The client, which CloudVDI executives decline to name, is a Fortune 100 company that thinks so much of the firm's patent-pending products and services, it already doubled its order. “That's a significant marker in how desirable this product is,” says Rich Schineller, a Sarasota marketing executive who works with the firm. “They see the potential.”

Austin and Zach Hurst, fraternal twins in Sarasota who have launched several technology firms, co-founded CloudVDI with Tampa-based entrepreneur Ryan O'Connor earlier this year. O'Connor was previously the director of engineering at Savtira, a Tampa-based Web marketing firm that filed for bankruptcy in April.

The founders' goal: To provide a well-managed, low-cost subscription service for businesses to securely run Windows and dozens of other programs, like AutoCAD, on mobile devices and tablets. A combination of proprietary software and hardware, the CloudVDI service essentially allows an employee to work off his iPad remotely, just like he was in the office.

The CloudVDI hardware, a small box not much bigger than a deck of cards, connects to a server or the back of a computer. O'Connor and CloudVDI engineers built the software with their own network infrastructure. Each CloudVDI rack, or package, includes gear from Dell, Citrix and Juniper, the firm says.

While several companies offer similar services and products, few, if any, says Austin Hurst, marry the software and hardware like CloudVDI. The combination, the company says, provides clients the ability to host the system internally, rather than go to another server and open it up to security risks. Moreover, few companies offer the service starting at $29 a month per user, the company adds, like CloudVDI does. Some CloudVDI plans cost up to $79 a month per user.

“We wanted to make something that makes a tablet much more than a gaming device,” says Zach Hurst. “We wanted something that can run heavy business applications. We are very excited about this.”

While the Fortune 100 company is a nice prize in the early going, O'Connor maintains CloudVDI's niche will be with small and mid-sized businesses. Those clients, says O'Connor, can “implement technology virtually through CloudVDI that costs organizations millions to host themselves. Our clients are benefiting by transforming a potentially massive capital expenditure into a manageable monthly operating expense.”

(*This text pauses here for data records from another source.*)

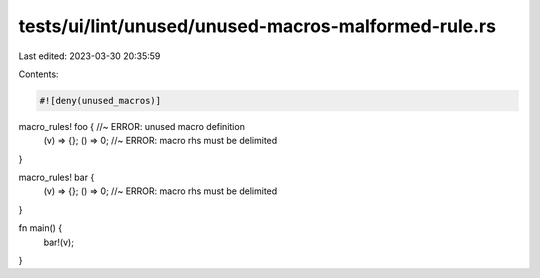 tests/ui/lint/unused/unused-macros-malformed-rule.rs
====================================================

Last edited: 2023-03-30 20:35:59

Contents:

.. code-block:: rs

    #![deny(unused_macros)]

macro_rules! foo { //~ ERROR: unused macro definition
    (v) => {};
    () => 0; //~ ERROR: macro rhs must be delimited
}

macro_rules! bar {
    (v) => {};
    () => 0; //~ ERROR: macro rhs must be delimited
}

fn main() {
    bar!(v);
}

The Hursts, 26, invested $50,000 of their own money into CloudVDI. The company launched the service in June, and has made about $250,000 in sales since then. “We are not trying to bring on everyone overnight,” Austin Hurst says. “We are taking it slow.”

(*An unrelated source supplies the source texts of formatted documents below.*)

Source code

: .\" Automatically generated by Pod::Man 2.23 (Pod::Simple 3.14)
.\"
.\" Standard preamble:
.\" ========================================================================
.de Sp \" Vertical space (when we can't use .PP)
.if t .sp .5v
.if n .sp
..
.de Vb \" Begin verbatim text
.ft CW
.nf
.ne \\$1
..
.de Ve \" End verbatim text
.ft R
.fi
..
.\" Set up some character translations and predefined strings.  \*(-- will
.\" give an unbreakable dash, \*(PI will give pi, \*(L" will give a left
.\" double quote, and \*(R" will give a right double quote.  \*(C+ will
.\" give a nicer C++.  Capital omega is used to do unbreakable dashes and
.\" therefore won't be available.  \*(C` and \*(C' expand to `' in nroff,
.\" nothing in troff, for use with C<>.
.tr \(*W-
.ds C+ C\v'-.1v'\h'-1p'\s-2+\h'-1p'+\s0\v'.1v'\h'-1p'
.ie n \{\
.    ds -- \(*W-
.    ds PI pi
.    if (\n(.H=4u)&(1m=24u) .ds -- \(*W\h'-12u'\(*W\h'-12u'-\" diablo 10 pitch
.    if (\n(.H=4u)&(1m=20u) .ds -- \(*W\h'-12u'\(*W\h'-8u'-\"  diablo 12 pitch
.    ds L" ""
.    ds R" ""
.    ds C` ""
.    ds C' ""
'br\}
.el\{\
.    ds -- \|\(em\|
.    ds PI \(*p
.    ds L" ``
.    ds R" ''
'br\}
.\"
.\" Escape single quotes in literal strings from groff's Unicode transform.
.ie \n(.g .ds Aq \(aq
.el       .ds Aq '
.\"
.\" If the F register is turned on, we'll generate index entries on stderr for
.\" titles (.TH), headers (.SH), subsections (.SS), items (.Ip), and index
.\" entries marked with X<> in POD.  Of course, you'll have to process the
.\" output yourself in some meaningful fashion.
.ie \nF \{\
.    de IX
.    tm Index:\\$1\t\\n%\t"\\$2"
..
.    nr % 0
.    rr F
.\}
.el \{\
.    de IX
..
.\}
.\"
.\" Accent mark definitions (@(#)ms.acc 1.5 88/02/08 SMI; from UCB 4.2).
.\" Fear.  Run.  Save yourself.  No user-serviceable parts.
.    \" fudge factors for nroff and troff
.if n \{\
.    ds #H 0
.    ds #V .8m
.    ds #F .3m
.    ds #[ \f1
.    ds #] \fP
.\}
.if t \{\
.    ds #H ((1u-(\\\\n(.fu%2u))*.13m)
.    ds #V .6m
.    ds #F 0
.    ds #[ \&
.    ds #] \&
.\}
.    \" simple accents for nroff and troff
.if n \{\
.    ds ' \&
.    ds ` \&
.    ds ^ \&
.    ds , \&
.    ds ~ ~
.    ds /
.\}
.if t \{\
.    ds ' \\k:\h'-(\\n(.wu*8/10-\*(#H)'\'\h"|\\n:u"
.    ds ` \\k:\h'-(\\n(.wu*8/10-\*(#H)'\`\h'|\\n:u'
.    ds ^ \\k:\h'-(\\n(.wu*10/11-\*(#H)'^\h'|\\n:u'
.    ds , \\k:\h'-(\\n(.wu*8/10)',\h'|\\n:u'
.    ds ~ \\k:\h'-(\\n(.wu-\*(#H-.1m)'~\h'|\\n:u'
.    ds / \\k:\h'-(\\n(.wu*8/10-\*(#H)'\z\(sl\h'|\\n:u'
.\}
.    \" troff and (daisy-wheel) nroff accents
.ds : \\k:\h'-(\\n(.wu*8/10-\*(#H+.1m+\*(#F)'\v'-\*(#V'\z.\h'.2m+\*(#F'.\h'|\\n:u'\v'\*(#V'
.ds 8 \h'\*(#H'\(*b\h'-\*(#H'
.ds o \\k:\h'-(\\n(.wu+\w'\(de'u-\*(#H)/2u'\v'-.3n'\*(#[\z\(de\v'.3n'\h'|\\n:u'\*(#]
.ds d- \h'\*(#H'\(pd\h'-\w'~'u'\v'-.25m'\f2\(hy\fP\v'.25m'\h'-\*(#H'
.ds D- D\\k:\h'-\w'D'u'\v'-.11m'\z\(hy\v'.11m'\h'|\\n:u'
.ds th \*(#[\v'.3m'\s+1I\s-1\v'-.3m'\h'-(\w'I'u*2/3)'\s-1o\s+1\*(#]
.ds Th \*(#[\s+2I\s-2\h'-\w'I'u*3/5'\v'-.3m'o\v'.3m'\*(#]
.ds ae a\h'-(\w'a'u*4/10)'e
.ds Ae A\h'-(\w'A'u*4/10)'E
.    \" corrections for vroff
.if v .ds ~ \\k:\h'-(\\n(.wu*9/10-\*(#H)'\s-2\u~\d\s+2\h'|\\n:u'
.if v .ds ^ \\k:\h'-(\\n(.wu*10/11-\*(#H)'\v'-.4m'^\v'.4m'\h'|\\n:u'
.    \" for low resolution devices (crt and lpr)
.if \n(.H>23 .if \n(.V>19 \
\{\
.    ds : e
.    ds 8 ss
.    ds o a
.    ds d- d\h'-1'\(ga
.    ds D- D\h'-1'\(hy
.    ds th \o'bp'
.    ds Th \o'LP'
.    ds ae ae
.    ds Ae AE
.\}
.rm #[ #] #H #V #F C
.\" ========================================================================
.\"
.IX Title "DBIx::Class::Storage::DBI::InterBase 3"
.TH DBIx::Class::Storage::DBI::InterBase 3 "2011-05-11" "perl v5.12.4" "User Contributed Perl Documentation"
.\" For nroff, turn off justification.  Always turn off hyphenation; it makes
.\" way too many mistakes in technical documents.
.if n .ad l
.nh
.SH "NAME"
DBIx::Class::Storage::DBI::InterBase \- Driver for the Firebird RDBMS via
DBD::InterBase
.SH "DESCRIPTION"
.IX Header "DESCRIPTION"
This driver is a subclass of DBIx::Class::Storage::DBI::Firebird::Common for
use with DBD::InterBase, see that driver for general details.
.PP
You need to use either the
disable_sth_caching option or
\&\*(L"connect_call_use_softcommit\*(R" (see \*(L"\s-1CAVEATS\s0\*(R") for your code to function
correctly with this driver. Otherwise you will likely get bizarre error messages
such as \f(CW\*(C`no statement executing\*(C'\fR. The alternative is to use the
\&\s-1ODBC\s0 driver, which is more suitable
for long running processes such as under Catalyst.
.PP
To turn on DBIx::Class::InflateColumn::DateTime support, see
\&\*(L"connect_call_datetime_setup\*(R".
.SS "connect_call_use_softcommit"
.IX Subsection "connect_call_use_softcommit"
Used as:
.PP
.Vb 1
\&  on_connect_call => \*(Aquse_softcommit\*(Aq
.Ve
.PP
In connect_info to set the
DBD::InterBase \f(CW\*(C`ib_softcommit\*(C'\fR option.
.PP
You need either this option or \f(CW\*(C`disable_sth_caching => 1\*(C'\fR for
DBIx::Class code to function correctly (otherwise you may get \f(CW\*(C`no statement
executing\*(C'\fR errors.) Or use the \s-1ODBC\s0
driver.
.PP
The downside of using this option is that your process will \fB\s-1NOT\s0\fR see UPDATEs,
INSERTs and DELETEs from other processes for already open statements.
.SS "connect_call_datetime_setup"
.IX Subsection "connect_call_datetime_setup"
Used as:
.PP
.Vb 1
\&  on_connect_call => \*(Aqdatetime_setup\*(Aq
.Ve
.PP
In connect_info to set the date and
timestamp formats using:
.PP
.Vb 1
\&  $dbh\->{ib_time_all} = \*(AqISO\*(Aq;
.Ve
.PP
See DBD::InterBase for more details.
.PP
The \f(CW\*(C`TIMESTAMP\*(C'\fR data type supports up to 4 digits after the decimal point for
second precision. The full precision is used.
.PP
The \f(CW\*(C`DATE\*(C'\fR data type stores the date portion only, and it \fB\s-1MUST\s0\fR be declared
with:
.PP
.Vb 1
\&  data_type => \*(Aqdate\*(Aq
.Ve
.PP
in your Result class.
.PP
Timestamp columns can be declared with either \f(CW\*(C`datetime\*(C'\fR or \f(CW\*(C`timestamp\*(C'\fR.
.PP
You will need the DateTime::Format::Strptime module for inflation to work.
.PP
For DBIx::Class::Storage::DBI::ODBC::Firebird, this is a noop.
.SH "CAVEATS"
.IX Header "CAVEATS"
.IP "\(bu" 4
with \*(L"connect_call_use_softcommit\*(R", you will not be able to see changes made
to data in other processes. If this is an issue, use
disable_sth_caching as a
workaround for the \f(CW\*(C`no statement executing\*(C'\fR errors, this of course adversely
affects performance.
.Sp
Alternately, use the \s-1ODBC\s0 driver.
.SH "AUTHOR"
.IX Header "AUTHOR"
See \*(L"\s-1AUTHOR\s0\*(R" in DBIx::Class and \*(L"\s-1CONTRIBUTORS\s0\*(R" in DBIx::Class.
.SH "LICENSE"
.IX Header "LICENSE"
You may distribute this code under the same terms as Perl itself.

Still, the company would eventually like to expand to other markets, past Sarasota and Tampa. Chicago and Los Angeles are two short-term goals. Says O'Connor: “We'd like to be four times the size we are now within the next four months.”

The biggest challenge, the executives say, is to get in front of enough potential clients to make consistent sales. It's a hurdle many other startups, in any industry, face. “Education is the hardest thing,” Austin Hurst says. “This isn't something you can explain over the phone.”

This story has been updated to correct the amount the Hursts invested in CloudVDI.